[INSTRUCTIONS FOR THE TASK] Restate all of the entries exactly. Any picture in them should be skipped.

[Page images and extracted text]

- - - - -

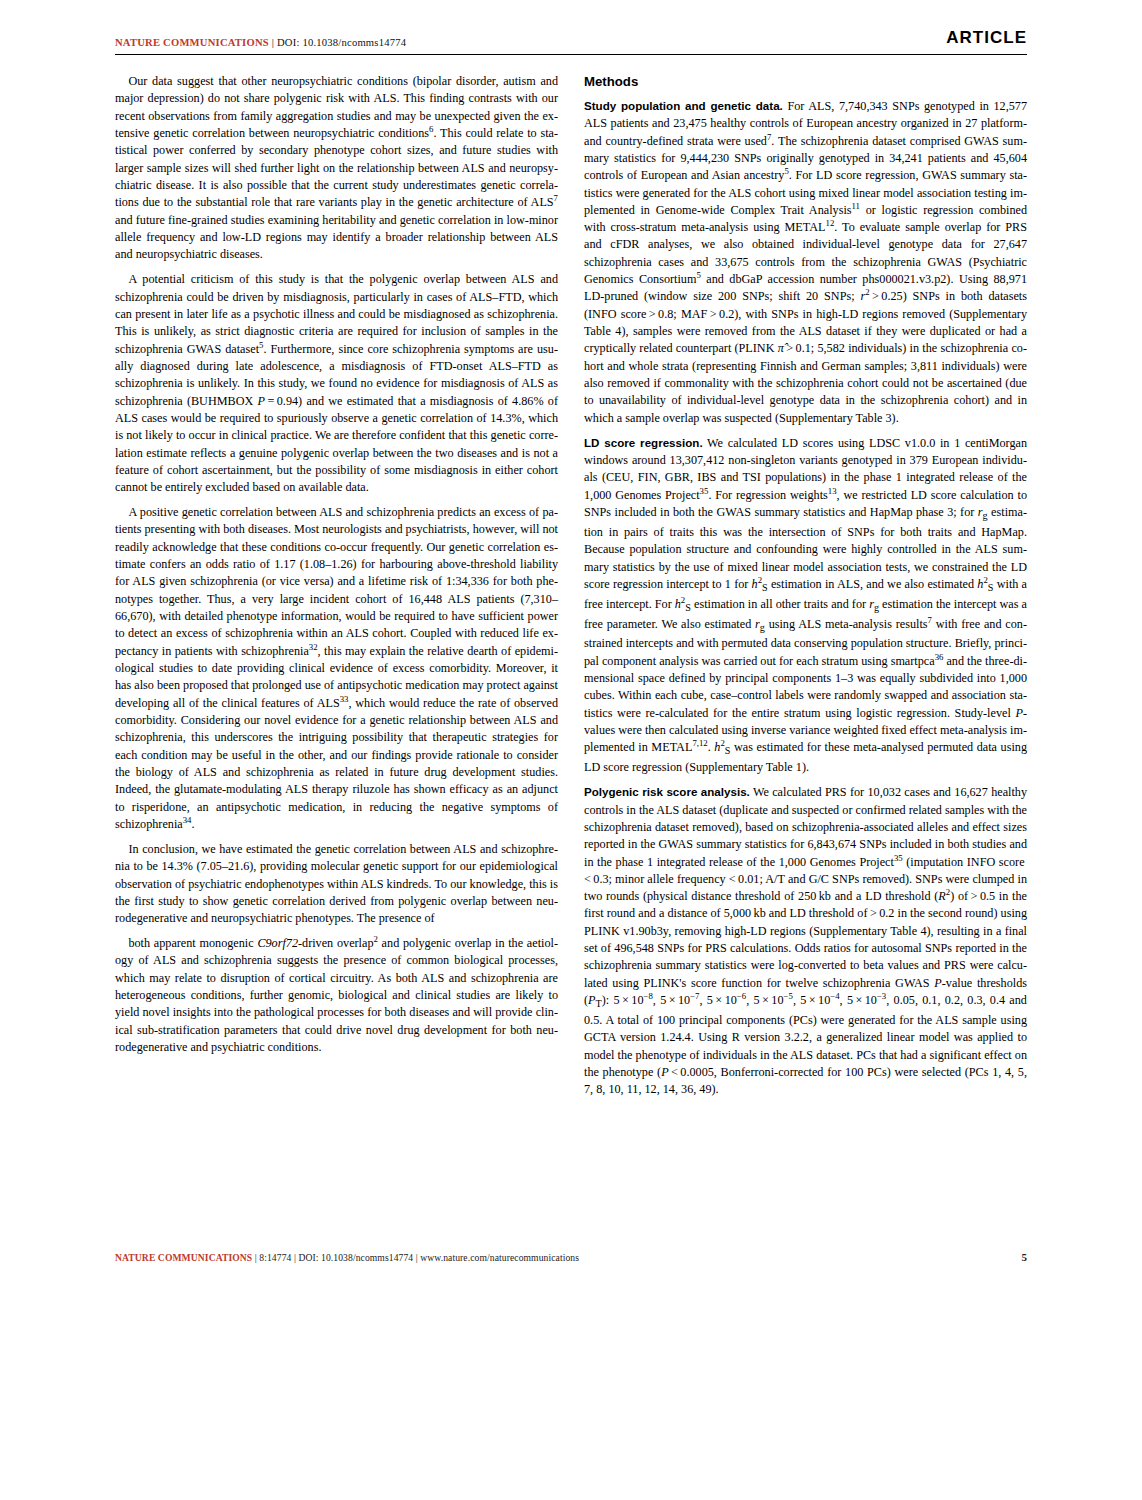NATURE COMMUNICATIONS | DOI: 10.1038/ncomms14774
ARTICLE
Our data suggest that other neuropsychiatric conditions (bipolar disorder, autism and major depression) do not share polygenic risk with ALS. This finding contrasts with our recent observations from family aggregation studies and may be unexpected given the extensive genetic correlation between neuropsychiatric conditions6. This could relate to statistical power conferred by secondary phenotype cohort sizes, and future studies with larger sample sizes will shed further light on the relationship between ALS and neuropsychiatric disease. It is also possible that the current study underestimates genetic correlations due to the substantial role that rare variants play in the genetic architecture of ALS7 and future fine-grained studies examining heritability and genetic correlation in low-minor allele frequency and low-LD regions may identify a broader relationship between ALS and neuropsychiatric diseases.
A potential criticism of this study is that the polygenic overlap between ALS and schizophrenia could be driven by misdiagnosis, particularly in cases of ALS–FTD, which can present in later life as a psychotic illness and could be misdiagnosed as schizophrenia. This is unlikely, as strict diagnostic criteria are required for inclusion of samples in the schizophrenia GWAS dataset5. Furthermore, since core schizophrenia symptoms are usually diagnosed during late adolescence, a misdiagnosis of FTD-onset ALS–FTD as schizophrenia is unlikely. In this study, we found no evidence for misdiagnosis of ALS as schizophrenia (BUHMBOX P = 0.94) and we estimated that a misdiagnosis of 4.86% of ALS cases would be required to spuriously observe a genetic correlation of 14.3%, which is not likely to occur in clinical practice. We are therefore confident that this genetic correlation estimate reflects a genuine polygenic overlap between the two diseases and is not a feature of cohort ascertainment, but the possibility of some misdiagnosis in either cohort cannot be entirely excluded based on available data.
A positive genetic correlation between ALS and schizophrenia predicts an excess of patients presenting with both diseases. Most neurologists and psychiatrists, however, will not readily acknowledge that these conditions co-occur frequently. Our genetic correlation estimate confers an odds ratio of 1.17 (1.08–1.26) for harbouring above-threshold liability for ALS given schizophrenia (or vice versa) and a lifetime risk of 1:34,336 for both phenotypes together. Thus, a very large incident cohort of 16,448 ALS patients (7,310–66,670), with detailed phenotype information, would be required to have sufficient power to detect an excess of schizophrenia within an ALS cohort. Coupled with reduced life expectancy in patients with schizophrenia32, this may explain the relative dearth of epidemiological studies to date providing clinical evidence of excess comorbidity. Moreover, it has also been proposed that prolonged use of antipsychotic medication may protect against developing all of the clinical features of ALS33, which would reduce the rate of observed comorbidity. Considering our novel evidence for a genetic relationship between ALS and schizophrenia, this underscores the intriguing possibility that therapeutic strategies for each condition may be useful in the other, and our findings provide rationale to consider the biology of ALS and schizophrenia as related in future drug development studies. Indeed, the glutamate-modulating ALS therapy riluzole has shown efficacy as an adjunct to risperidone, an antipsychotic medication, in reducing the negative symptoms of schizophrenia34.
In conclusion, we have estimated the genetic correlation between ALS and schizophrenia to be 14.3% (7.05–21.6), providing molecular genetic support for our epidemiological observation of psychiatric endophenotypes within ALS kindreds. To our knowledge, this is the first study to show genetic correlation derived from polygenic overlap between neurodegenerative and neuropsychiatric phenotypes. The presence of
both apparent monogenic C9orf72-driven overlap2 and polygenic overlap in the aetiology of ALS and schizophrenia suggests the presence of common biological processes, which may relate to disruption of cortical circuitry. As both ALS and schizophrenia are heterogeneous conditions, further genomic, biological and clinical studies are likely to yield novel insights into the pathological processes for both diseases and will provide clinical sub-stratification parameters that could drive novel drug development for both neurodegenerative and psychiatric conditions.
Methods
Study population and genetic data. For ALS, 7,740,343 SNPs genotyped in 12,577 ALS patients and 23,475 healthy controls of European ancestry organized in 27 platform- and country-defined strata were used7. The schizophrenia dataset comprised GWAS summary statistics for 9,444,230 SNPs originally genotyped in 34,241 patients and 45,604 controls of European and Asian ancestry5. For LD score regression, GWAS summary statistics were generated for the ALS cohort using mixed linear model association testing implemented in Genome-wide Complex Trait Analysis11 or logistic regression combined with cross-stratum meta-analysis using METAL12. To evaluate sample overlap for PRS and cFDR analyses, we also obtained individual-level genotype data for 27,647 schizophrenia cases and 33,675 controls from the schizophrenia GWAS (Psychiatric Genomics Consortium5 and dbGaP accession number phs000021.v3.p2). Using 88,971 LD-pruned (window size 200 SNPs; shift 20 SNPs; r2 > 0.25) SNPs in both datasets (INFO score > 0.8; MAF > 0.2), with SNPs in high-LD regions removed (Supplementary Table 4), samples were removed from the ALS dataset if they were duplicated or had a cryptically related counterpart (PLINK π̂ > 0.1; 5,582 individuals) in the schizophrenia cohort and whole strata (representing Finnish and German samples; 3,811 individuals) were also removed if commonality with the schizophrenia cohort could not be ascertained (due to unavailability of individual-level genotype data in the schizophrenia cohort) and in which a sample overlap was suspected (Supplementary Table 3).
LD score regression. We calculated LD scores using LDSC v1.0.0 in 1 centiMorgan windows around 13,307,412 non-singleton variants genotyped in 379 European individuals (CEU, FIN, GBR, IBS and TSI populations) in the phase 1 integrated release of the 1,000 Genomes Project35. For regression weights13, we restricted LD score calculation to SNPs included in both the GWAS summary statistics and HapMap phase 3; for rg estimation in pairs of traits this was the intersection of SNPs for both traits and HapMap. Because population structure and confounding were highly controlled in the ALS summary statistics by the use of mixed linear model association tests, we constrained the LD score regression intercept to 1 for h2S estimation in ALS, and we also estimated h2S with a free intercept. For h2S estimation in all other traits and for rg estimation the intercept was a free parameter. We also estimated rg using ALS meta-analysis results7 with free and constrained intercepts and with permuted data conserving population structure. Briefly, principal component analysis was carried out for each stratum using smartpca36 and the three-dimensional space defined by principal components 1–3 was equally subdivided into 1,000 cubes. Within each cube, case–control labels were randomly swapped and association statistics were re-calculated for the entire stratum using logistic regression. Study-level P-values were then calculated using inverse variance weighted fixed effect meta-analysis implemented in METAL7,12. h2S was estimated for these meta-analysed permuted data using LD score regression (Supplementary Table 1).
Polygenic risk score analysis. We calculated PRS for 10,032 cases and 16,627 healthy controls in the ALS dataset (duplicate and suspected or confirmed related samples with the schizophrenia dataset removed), based on schizophrenia-associated alleles and effect sizes reported in the GWAS summary statistics for 6,843,674 SNPs included in both studies and in the phase 1 integrated release of the 1,000 Genomes Project35 (imputation INFO score < 0.3; minor allele frequency < 0.01; A/T and G/C SNPs removed). SNPs were clumped in two rounds (physical distance threshold of 250 kb and a LD threshold (R2) of > 0.5 in the first round and a distance of 5,000 kb and LD threshold of > 0.2 in the second round) using PLINK v1.90b3y, removing high-LD regions (Supplementary Table 4), resulting in a final set of 496,548 SNPs for PRS calculations. Odds ratios for autosomal SNPs reported in the schizophrenia summary statistics were log-converted to beta values and PRS were calculated using PLINK's score function for twelve schizophrenia GWAS P-value thresholds (PT): 5 × 10−8, 5 × 10−7, 5 × 10−6, 5 × 10−5, 5 × 10−4, 5 × 10−3, 0.05, 0.1, 0.2, 0.3, 0.4 and 0.5. A total of 100 principal components (PCs) were generated for the ALS sample using GCTA version 1.24.4. Using R version 3.2.2, a generalized linear model was applied to model the phenotype of individuals in the ALS dataset. PCs that had a significant effect on the phenotype (P < 0.0005, Bonferroni-corrected for 100 PCs) were selected (PCs 1, 4, 5, 7, 8, 10, 11, 12, 14, 36, 49).
NATURE COMMUNICATIONS | 8:14774 | DOI: 10.1038/ncomms14774 | www.nature.com/naturecommunications
5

- - - - -

[WRITTEN RESPONSE]
NATURE COMMUNICATIONS | DOI: 10.1038/ncomms14774
ARTICLE
Our data suggest that other neuropsychiatric conditions (bipolar disorder, autism and major depression) do not share polygenic risk with ALS. This finding contrasts with our recent observations from family aggregation studies and may be unexpected given the extensive genetic correlation between neuropsychiatric conditions6. This could relate to statistical power conferred by secondary phenotype cohort sizes, and future studies with larger sample sizes will shed further light on the relationship between ALS and neuropsychiatric disease. It is also possible that the current study underestimates genetic correlations due to the substantial role that rare variants play in the genetic architecture of ALS7 and future fine-grained studies examining heritability and genetic correlation in low-minor allele frequency and low-LD regions may identify a broader relationship between ALS and neuropsychiatric diseases.
A potential criticism of this study is that the polygenic overlap between ALS and schizophrenia could be driven by misdiagnosis, particularly in cases of ALS–FTD, which can present in later life as a psychotic illness and could be misdiagnosed as schizophrenia. This is unlikely, as strict diagnostic criteria are required for inclusion of samples in the schizophrenia GWAS dataset5. Furthermore, since core schizophrenia symptoms are usually diagnosed during late adolescence, a misdiagnosis of FTD-onset ALS–FTD as schizophrenia is unlikely. In this study, we found no evidence for misdiagnosis of ALS as schizophrenia (BUHMBOX P = 0.94) and we estimated that a misdiagnosis of 4.86% of ALS cases would be required to spuriously observe a genetic correlation of 14.3%, which is not likely to occur in clinical practice. We are therefore confident that this genetic correlation estimate reflects a genuine polygenic overlap between the two diseases and is not a feature of cohort ascertainment, but the possibility of some misdiagnosis in either cohort cannot be entirely excluded based on available data.
A positive genetic correlation between ALS and schizophrenia predicts an excess of patients presenting with both diseases. Most neurologists and psychiatrists, however, will not readily acknowledge that these conditions co-occur frequently. Our genetic correlation estimate confers an odds ratio of 1.17 (1.08–1.26) for harbouring above-threshold liability for ALS given schizophrenia (or vice versa) and a lifetime risk of 1:34,336 for both phenotypes together. Thus, a very large incident cohort of 16,448 ALS patients (7,310–66,670), with detailed phenotype information, would be required to have sufficient power to detect an excess of schizophrenia within an ALS cohort. Coupled with reduced life expectancy in patients with schizophrenia32, this may explain the relative dearth of epidemiological studies to date providing clinical evidence of excess comorbidity. Moreover, it has also been proposed that prolonged use of antipsychotic medication may protect against developing all of the clinical features of ALS33, which would reduce the rate of observed comorbidity. Considering our novel evidence for a genetic relationship between ALS and schizophrenia, this underscores the intriguing possibility that therapeutic strategies for each condition may be useful in the other, and our findings provide rationale to consider the biology of ALS and schizophrenia as related in future drug development studies. Indeed, the glutamate-modulating ALS therapy riluzole has shown efficacy as an adjunct to risperidone, an antipsychotic medication, in reducing the negative symptoms of schizophrenia34.
In conclusion, we have estimated the genetic correlation between ALS and schizophrenia to be 14.3% (7.05–21.6), providing molecular genetic support for our epidemiological observation of psychiatric endophenotypes within ALS kindreds. To our knowledge, this is the first study to show genetic correlation derived from polygenic overlap between neurodegenerative and neuropsychiatric phenotypes. The presence of
both apparent monogenic C9orf72-driven overlap2 and polygenic overlap in the aetiology of ALS and schizophrenia suggests the presence of common biological processes, which may relate to disruption of cortical circuitry. As both ALS and schizophrenia are heterogeneous conditions, further genomic, biological and clinical studies are likely to yield novel insights into the pathological processes for both diseases and will provide clinical sub-stratification parameters that could drive novel drug development for both neurodegenerative and psychiatric conditions.
Methods
Study population and genetic data. For ALS, 7,740,343 SNPs genotyped in 12,577 ALS patients and 23,475 healthy controls of European ancestry organized in 27 platform- and country-defined strata were used7. The schizophrenia dataset comprised GWAS summary statistics for 9,444,230 SNPs originally genotyped in 34,241 patients and 45,604 controls of European and Asian ancestry5. For LD score regression, GWAS summary statistics were generated for the ALS cohort using mixed linear model association testing implemented in Genome-wide Complex Trait Analysis11 or logistic regression combined with cross-stratum meta-analysis using METAL12. To evaluate sample overlap for PRS and cFDR analyses, we also obtained individual-level genotype data for 27,647 schizophrenia cases and 33,675 controls from the schizophrenia GWAS (Psychiatric Genomics Consortium5 and dbGaP accession number phs000021.v3.p2). Using 88,971 LD-pruned (window size 200 SNPs; shift 20 SNPs; r2 > 0.25) SNPs in both datasets (INFO score > 0.8; MAF > 0.2), with SNPs in high-LD regions removed (Supplementary Table 4), samples were removed from the ALS dataset if they were duplicated or had a cryptically related counterpart (PLINK π̂ > 0.1; 5,582 individuals) in the schizophrenia cohort and whole strata (representing Finnish and German samples; 3,811 individuals) were also removed if commonality with the schizophrenia cohort could not be ascertained (due to unavailability of individual-level genotype data in the schizophrenia cohort) and in which a sample overlap was suspected (Supplementary Table 3).
LD score regression. We calculated LD scores using LDSC v1.0.0 in 1 centiMorgan windows around 13,307,412 non-singleton variants genotyped in 379 European individuals (CEU, FIN, GBR, IBS and TSI populations) in the phase 1 integrated release of the 1,000 Genomes Project35. For regression weights13, we restricted LD score calculation to SNPs included in both the GWAS summary statistics and HapMap phase 3; for rg estimation in pairs of traits this was the intersection of SNPs for both traits and HapMap. Because population structure and confounding were highly controlled in the ALS summary statistics by the use of mixed linear model association tests, we constrained the LD score regression intercept to 1 for h2S estimation in ALS, and we also estimated h2S with a free intercept. For h2S estimation in all other traits and for rg estimation the intercept was a free parameter. We also estimated rg using ALS meta-analysis results7 with free and constrained intercepts and with permuted data conserving population structure. Briefly, principal component analysis was carried out for each stratum using smartpca36 and the three-dimensional space defined by principal components 1–3 was equally subdivided into 1,000 cubes. Within each cube, case–control labels were randomly swapped and association statistics were re-calculated for the entire stratum using logistic regression. Study-level P-values were then calculated using inverse variance weighted fixed effect meta-analysis implemented in METAL7,12. h2S was estimated for these meta-analysed permuted data using LD score regression (Supplementary Table 1).
Polygenic risk score analysis. We calculated PRS for 10,032 cases and 16,627 healthy controls in the ALS dataset (duplicate and suspected or confirmed related samples with the schizophrenia dataset removed), based on schizophrenia-associated alleles and effect sizes reported in the GWAS summary statistics for 6,843,674 SNPs included in both studies and in the phase 1 integrated release of the 1,000 Genomes Project35 (imputation INFO score < 0.3; minor allele frequency < 0.01; A/T and G/C SNPs removed). SNPs were clumped in two rounds (physical distance threshold of 250 kb and a LD threshold (R2) of > 0.5 in the first round and a distance of 5,000 kb and LD threshold of > 0.2 in the second round) using PLINK v1.90b3y, removing high-LD regions (Supplementary Table 4), resulting in a final set of 496,548 SNPs for PRS calculations. Odds ratios for autosomal SNPs reported in the schizophrenia summary statistics were log-converted to beta values and PRS were calculated using PLINK's score function for twelve schizophrenia GWAS P-value thresholds (PT): 5 × 10−8, 5 × 10−7, 5 × 10−6, 5 × 10−5, 5 × 10−4, 5 × 10−3, 0.05, 0.1, 0.2, 0.3, 0.4 and 0.5. A total of 100 principal components (PCs) were generated for the ALS sample using GCTA version 1.24.4. Using R version 3.2.2, a generalized linear model was applied to model the phenotype of individuals in the ALS dataset. PCs that had a significant effect on the phenotype (P < 0.0005, Bonferroni-corrected for 100 PCs) were selected (PCs 1, 4, 5, 7, 8, 10, 11, 12, 14, 36, 49).
NATURE COMMUNICATIONS | 8:14774 | DOI: 10.1038/ncomms14774 | www.nature.com/naturecommunications
5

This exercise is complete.